2. The process for recovering metals of value as claimed in claim 1, wherein the preferable size of particles obtained through shredding is less than 10mm.

3. The process for recovering metals of value as claimed in claim 1, wherein the coarser pieces of step c) are processed using magnetic separator to segregate magnetic part comprising protection circuit module from non magnetic part comprising copper and aluminum.

4. The process for recovering metals of value as claimed in claim 1, wherein the supernatant of step g) and the filtrate of step f) are subsequently mixed and processed using repetition of step d) to step g).

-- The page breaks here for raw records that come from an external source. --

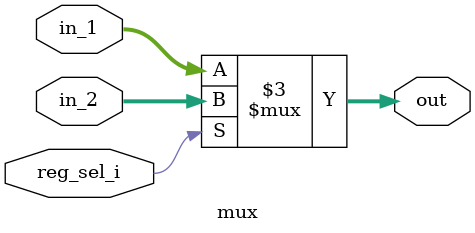
<source format=sv>
`timescale 1ns / 1ps

module mux(
    input logic [31:0] in_1,
    input logic [31:0] in_2,
    input logic reg_sel_i,
    output logic [31:0] out
    );
    
always_comb begin
    if (reg_sel_i)
        out = in_2;
    else
        out = in_1;
end
endmodule
</source>
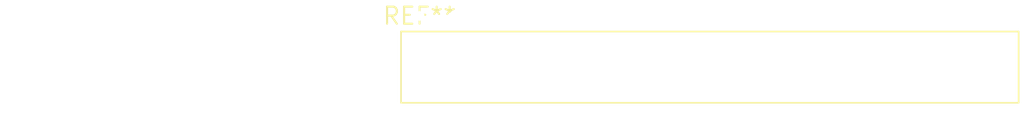
<source format=kicad_pcb>
(kicad_pcb (version 20240108) (generator pcbnew)

  (general
    (thickness 1.6)
  )

  (paper "A4")
  (layers
    (0 "F.Cu" signal)
    (31 "B.Cu" signal)
    (32 "B.Adhes" user "B.Adhesive")
    (33 "F.Adhes" user "F.Adhesive")
    (34 "B.Paste" user)
    (35 "F.Paste" user)
    (36 "B.SilkS" user "B.Silkscreen")
    (37 "F.SilkS" user "F.Silkscreen")
    (38 "B.Mask" user)
    (39 "F.Mask" user)
    (40 "Dwgs.User" user "User.Drawings")
    (41 "Cmts.User" user "User.Comments")
    (42 "Eco1.User" user "User.Eco1")
    (43 "Eco2.User" user "User.Eco2")
    (44 "Edge.Cuts" user)
    (45 "Margin" user)
    (46 "B.CrtYd" user "B.Courtyard")
    (47 "F.CrtYd" user "F.Courtyard")
    (48 "B.Fab" user)
    (49 "F.Fab" user)
    (50 "User.1" user)
    (51 "User.2" user)
    (52 "User.3" user)
    (53 "User.4" user)
    (54 "User.5" user)
    (55 "User.6" user)
    (56 "User.7" user)
    (57 "User.8" user)
    (58 "User.9" user)
  )

  (setup
    (pad_to_mask_clearance 0)
    (pcbplotparams
      (layerselection 0x00010fc_ffffffff)
      (plot_on_all_layers_selection 0x0000000_00000000)
      (disableapertmacros false)
      (usegerberextensions false)
      (usegerberattributes false)
      (usegerberadvancedattributes false)
      (creategerberjobfile false)
      (dashed_line_dash_ratio 12.000000)
      (dashed_line_gap_ratio 3.000000)
      (svgprecision 4)
      (plotframeref false)
      (viasonmask false)
      (mode 1)
      (useauxorigin false)
      (hpglpennumber 1)
      (hpglpenspeed 20)
      (hpglpendiameter 15.000000)
      (dxfpolygonmode false)
      (dxfimperialunits false)
      (dxfusepcbnewfont false)
      (psnegative false)
      (psa4output false)
      (plotreference false)
      (plotvalue false)
      (plotinvisibletext false)
      (sketchpadsonfab false)
      (subtractmaskfromsilk false)
      (outputformat 1)
      (mirror false)
      (drillshape 1)
      (scaleselection 1)
      (outputdirectory "")
    )
  )

  (net 0 "")

  (footprint "Samtec_HLE-118-02-xx-DV-PE-LC_2x18_P2.54mm_Horizontal" (layer "F.Cu") (at 0 0))

)

</source>
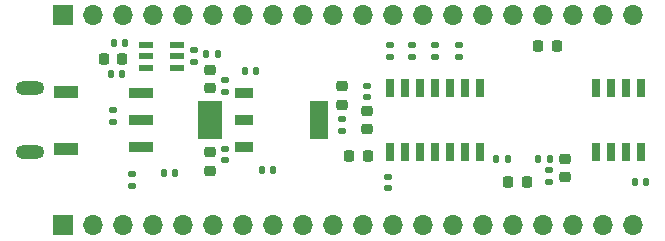
<source format=gbs>
G04 #@! TF.GenerationSoftware,KiCad,Pcbnew,7.0.7*
G04 #@! TF.CreationDate,2023-08-30T11:11:12+01:00*
G04 #@! TF.ProjectId,NB3_hindbrain,4e42335f-6869-46e6-9462-7261696e2e6b,0.0.1*
G04 #@! TF.SameCoordinates,PX4af0920PY4c4db10*
G04 #@! TF.FileFunction,Soldermask,Bot*
G04 #@! TF.FilePolarity,Negative*
%FSLAX46Y46*%
G04 Gerber Fmt 4.6, Leading zero omitted, Abs format (unit mm)*
G04 Created by KiCad (PCBNEW 7.0.7) date 2023-08-30 11:11:12*
%MOMM*%
%LPD*%
G01*
G04 APERTURE LIST*
G04 Aperture macros list*
%AMRoundRect*
0 Rectangle with rounded corners*
0 $1 Rounding radius*
0 $2 $3 $4 $5 $6 $7 $8 $9 X,Y pos of 4 corners*
0 Add a 4 corners polygon primitive as box body*
4,1,4,$2,$3,$4,$5,$6,$7,$8,$9,$2,$3,0*
0 Add four circle primitives for the rounded corners*
1,1,$1+$1,$2,$3*
1,1,$1+$1,$4,$5*
1,1,$1+$1,$6,$7*
1,1,$1+$1,$8,$9*
0 Add four rect primitives between the rounded corners*
20,1,$1+$1,$2,$3,$4,$5,0*
20,1,$1+$1,$4,$5,$6,$7,0*
20,1,$1+$1,$6,$7,$8,$9,0*
20,1,$1+$1,$8,$9,$2,$3,0*%
G04 Aperture macros list end*
%ADD10O,2.400000X1.200000*%
%ADD11R,2.100000X1.050000*%
%ADD12RoundRect,0.135000X0.185000X-0.135000X0.185000X0.135000X-0.185000X0.135000X-0.185000X-0.135000X0*%
%ADD13RoundRect,0.225000X0.250000X-0.225000X0.250000X0.225000X-0.250000X0.225000X-0.250000X-0.225000X0*%
%ADD14R,1.700000X1.700000*%
%ADD15O,1.700000X1.700000*%
%ADD16RoundRect,0.135000X-0.185000X0.135000X-0.185000X-0.135000X0.185000X-0.135000X0.185000X0.135000X0*%
%ADD17R,1.270000X0.558800*%
%ADD18RoundRect,0.140000X0.140000X0.170000X-0.140000X0.170000X-0.140000X-0.170000X0.140000X-0.170000X0*%
%ADD19RoundRect,0.225000X0.225000X0.250000X-0.225000X0.250000X-0.225000X-0.250000X0.225000X-0.250000X0*%
%ADD20RoundRect,0.140000X-0.170000X0.140000X-0.170000X-0.140000X0.170000X-0.140000X0.170000X0.140000X0*%
%ADD21RoundRect,0.135000X0.135000X0.185000X-0.135000X0.185000X-0.135000X-0.185000X0.135000X-0.185000X0*%
%ADD22R,0.700000X1.525000*%
%ADD23RoundRect,0.140000X0.170000X-0.140000X0.170000X0.140000X-0.170000X0.140000X-0.170000X-0.140000X0*%
%ADD24RoundRect,0.225000X-0.250000X0.225000X-0.250000X-0.225000X0.250000X-0.225000X0.250000X0.225000X0*%
%ADD25R,0.650000X1.500000*%
%ADD26RoundRect,0.225000X-0.225000X-0.250000X0.225000X-0.250000X0.225000X0.250000X-0.225000X0.250000X0*%
%ADD27RoundRect,0.140000X-0.140000X-0.170000X0.140000X-0.170000X0.140000X0.170000X-0.140000X0.170000X0*%
%ADD28R,1.650000X0.950000*%
%ADD29R,1.650000X3.250000*%
%ADD30R,2.150000X0.950000*%
%ADD31R,2.150000X3.250000*%
G04 APERTURE END LIST*
D10*
X3700000Y2725000D03*
X3700000Y-2725000D03*
D11*
X6730000Y2425000D03*
X6730000Y-2425000D03*
D12*
X12300000Y-5600000D03*
X12300000Y-4580000D03*
D13*
X18900000Y2725000D03*
X18900000Y4275000D03*
D14*
X6500000Y-8890000D03*
D15*
X9040000Y-8890000D03*
X11580000Y-8890000D03*
X14120000Y-8890000D03*
X16660000Y-8890000D03*
X19200000Y-8890000D03*
X21740000Y-8890000D03*
X24280000Y-8890000D03*
X26820000Y-8890000D03*
X29360000Y-8890000D03*
X31900000Y-8890000D03*
X34440000Y-8890000D03*
X36980000Y-8890000D03*
X39520000Y-8890000D03*
X42060000Y-8890000D03*
X44600000Y-8890000D03*
X47140000Y-8890000D03*
X49680000Y-8890000D03*
X52220000Y-8890000D03*
X54760000Y-8890000D03*
D16*
X40050000Y6360000D03*
X40050000Y5340000D03*
D17*
X16145400Y6339800D03*
X16145400Y5400000D03*
X16145400Y4460200D03*
X13554600Y4460200D03*
X13554600Y5400000D03*
X13554600Y6339800D03*
D18*
X22830000Y4150000D03*
X21870000Y4150000D03*
D16*
X38000000Y6360000D03*
X38000000Y5340000D03*
D19*
X11500000Y5200000D03*
X9950000Y5200000D03*
X32275000Y-3000000D03*
X30725000Y-3000000D03*
X45750000Y-5250000D03*
X44200000Y-5250000D03*
D18*
X11500000Y3900000D03*
X10540000Y3900000D03*
D20*
X34000000Y-4820000D03*
X34000000Y-5780000D03*
D21*
X19610000Y5600000D03*
X18590000Y5600000D03*
D22*
X34190000Y2712000D03*
X35460000Y2712000D03*
X36730000Y2712000D03*
X38000000Y2712000D03*
X39270000Y2712000D03*
X40540000Y2712000D03*
X41810000Y2712000D03*
X41810000Y-2712000D03*
X40540000Y-2712000D03*
X39270000Y-2712000D03*
X38000000Y-2712000D03*
X36730000Y-2712000D03*
X35460000Y-2712000D03*
X34190000Y-2712000D03*
D23*
X20200000Y2420000D03*
X20200000Y3380000D03*
D20*
X20200000Y-2420000D03*
X20200000Y-3380000D03*
D24*
X18900000Y-2725000D03*
X18900000Y-4275000D03*
D25*
X55405000Y-2700000D03*
X54135000Y-2700000D03*
X52865000Y-2700000D03*
X51595000Y-2700000D03*
X51595000Y2700000D03*
X52865000Y2700000D03*
X54135000Y2700000D03*
X55405000Y2700000D03*
D12*
X47650000Y-5250000D03*
X47650000Y-4230000D03*
D18*
X44130000Y-3250000D03*
X43170000Y-3250000D03*
D26*
X46750000Y6250000D03*
X48300000Y6250000D03*
D18*
X15980000Y-4500000D03*
X15020000Y-4500000D03*
D27*
X23340000Y-4200000D03*
X24300000Y-4200000D03*
D16*
X34200000Y6360000D03*
X34200000Y5340000D03*
D12*
X10700000Y-185000D03*
X10700000Y835000D03*
D13*
X49000000Y-4800000D03*
X49000000Y-3250000D03*
D27*
X54890000Y-5250000D03*
X55850000Y-5250000D03*
D23*
X32250000Y1970000D03*
X32250000Y2930000D03*
D13*
X30100000Y1325000D03*
X30100000Y2875000D03*
D12*
X17600000Y4890000D03*
X17600000Y5910000D03*
D20*
X30100000Y80000D03*
X30100000Y-880000D03*
D28*
X21850000Y-2300000D03*
X21850000Y0D03*
X21850000Y2300000D03*
D29*
X28150000Y0D03*
D24*
X32250000Y775000D03*
X32250000Y-775000D03*
D30*
X13100000Y-2300000D03*
X13100000Y0D03*
X13100000Y2300000D03*
D31*
X18900000Y0D03*
D16*
X36000000Y6360000D03*
X36000000Y5340000D03*
D27*
X46750000Y-3250000D03*
X47710000Y-3250000D03*
D18*
X11750000Y6500000D03*
X10790000Y6500000D03*
D14*
X6500000Y8890000D03*
D15*
X9040000Y8890000D03*
X11580000Y8890000D03*
X14120000Y8890000D03*
X16660000Y8890000D03*
X19200000Y8890000D03*
X21740000Y8890000D03*
X24280000Y8890000D03*
X26820000Y8890000D03*
X29360000Y8890000D03*
X31900000Y8890000D03*
X34440000Y8890000D03*
X36980000Y8890000D03*
X39520000Y8890000D03*
X42060000Y8890000D03*
X44600000Y8890000D03*
X47140000Y8890000D03*
X49680000Y8890000D03*
X52220000Y8890000D03*
X54760000Y8890000D03*
M02*

</source>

5. The process for recovering metals of value as claimed in claim 1, wherein the dilute acid solution is selected from hydrochloric acid solution, sulfuric acid or Nitric acid.

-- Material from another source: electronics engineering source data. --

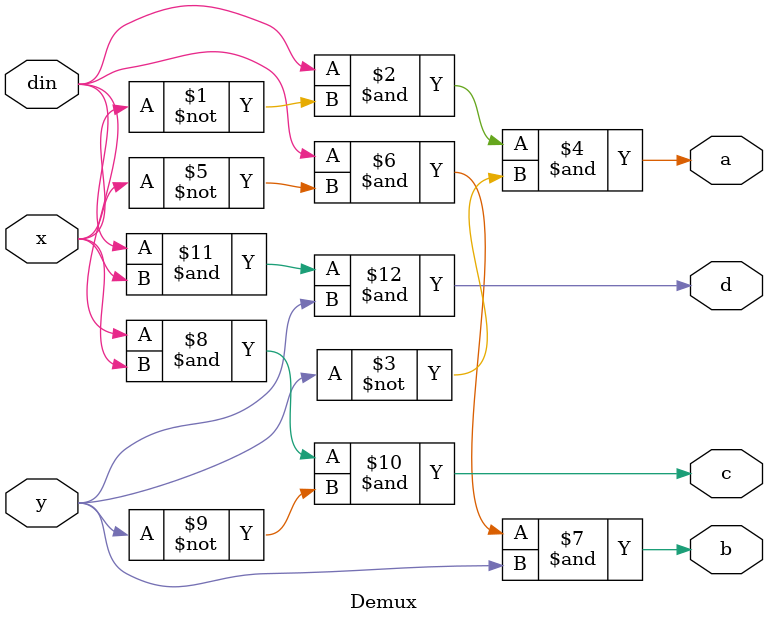
<source format=v>
`timescale 1ns / 1ps
module Demux(
    output a,
    output b,
    output c,
    output d,
    input din,
    input x,
    input y
    );
		assign a = din & (~x) & (~y);
		assign b = din & (~x) & y;
		assign c = din & x & (~y);
		assign d = din & x & y;


endmodule

</source>
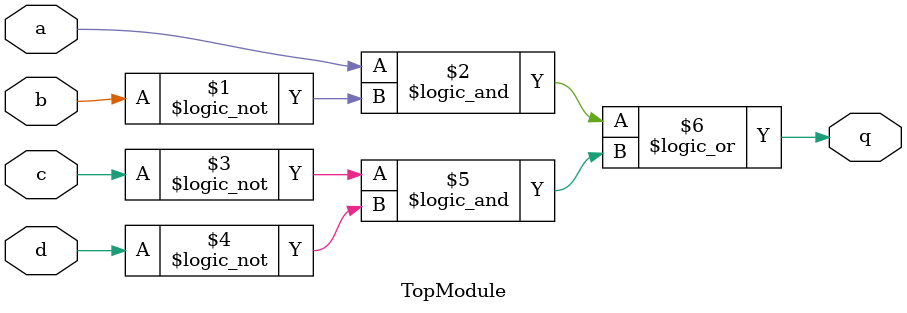
<source format=sv>

module TopModule (
    input a, // Clock signal
    input b, 
    input c, 
    input d, 
    output q // Output signal
);

// Combinational logic to generate the output signal 'q'
assign q = (a && !b) || (!c && !d);

endmodule

// VERILOG-EVAL: abnormal backticks count
// VERILOG-EVAL: errant inclusion of module definition

</source>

6. The process for recovering metals of value as claimed in claim 1, wherein the cobalt compound obtained in step f) has purity of minimum 97% with cobalt content of more than 76%.

7. The process for recovering metals of value as claimed in claim 1, wherein the cobalt compound obtained in step f) has metal impurity level below 2%.

8. The process for recovering metals of value as claimed in claim 1, wherein the lithium carbonate obtained in step g) has purity of minimum 98% with lithium content of more than 18%.

9. The process for recovering metals of value as claimed in claim 1, wherein the lithium carbonate obtained in step g) has metal impurity level below 0.5%.